▶ **EXERCISE DESCRIPTION**
Recast the lines of the data that open with the line containing "opportunity to advance" and close with the line containing "Cheptumo family, friends and the people of", both included, as a numbered list with any blank lines left out.

BEGIN

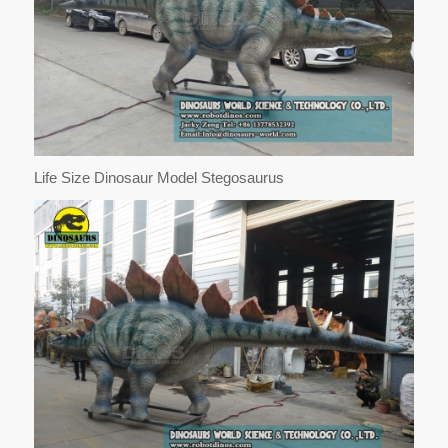
Life Size Dinosaur Model Stegosaurus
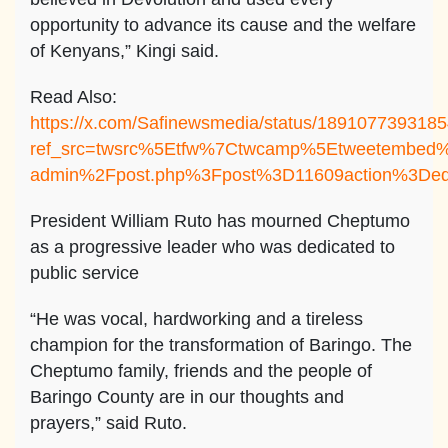
opportunity to advance its cause and the welfare
of Kenyans,” Kingi said.
Read Also:
https://x.com/Safinewsmedia/status/189107739318
ref_src=twsrc%5Etfw%7Ctwcamp%5Etweetembed
admin%2Fpost.php%3Fpost%3D11609action%3Ded
President William Ruto has mourned Cheptumo
as a progressive leader who was dedicated to
public service
“He was vocal, hardworking and a tireless
champion for the transformation of Baringo. The
Cheptumo family, friends and the people of
Baringo County are in our thoughts and
prayers,” said Ruto.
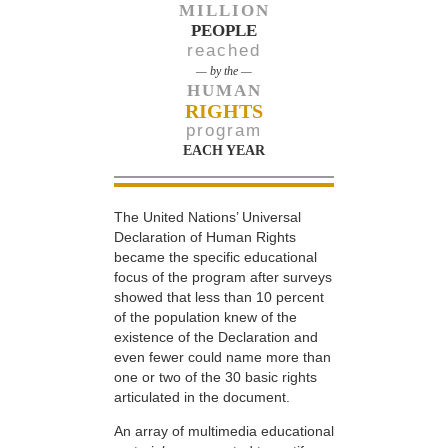
MILLION
PEOPLE
reached
— by the —
HUMAN
RIGHTS
program
EACH YEAR
The United Nations’ Universal
Declaration of Human Rights
became the specific educational
focus of the program after surveys
showed that less than 10 percent
of the population knew of the
existence of the Declaration and
even fewer could name more than
one or two of the 30 basic rights
articulated in the document.
An array of multimedia educational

END

▶ **EXERCISE RESPONSE**
1. opportunity to advance its cause and the welfare
2. of Kenyans,” Kingi said.
3. Read Also:
4. https://x.com/Safinewsmedia/status/189107739318
5. ref_src=twsrc%5Etfw%7Ctwcamp%5Etweetembed
6. admin%2Fpost.php%3Fpost%3D11609action%3Ded
7. President William Ruto has mourned Cheptumo
8. as a progressive leader who was dedicated to
9. public service
10. “He was vocal, hardworking and a tireless
11. champion for the transformation of Baringo. The
12. Cheptumo family, friends and the people of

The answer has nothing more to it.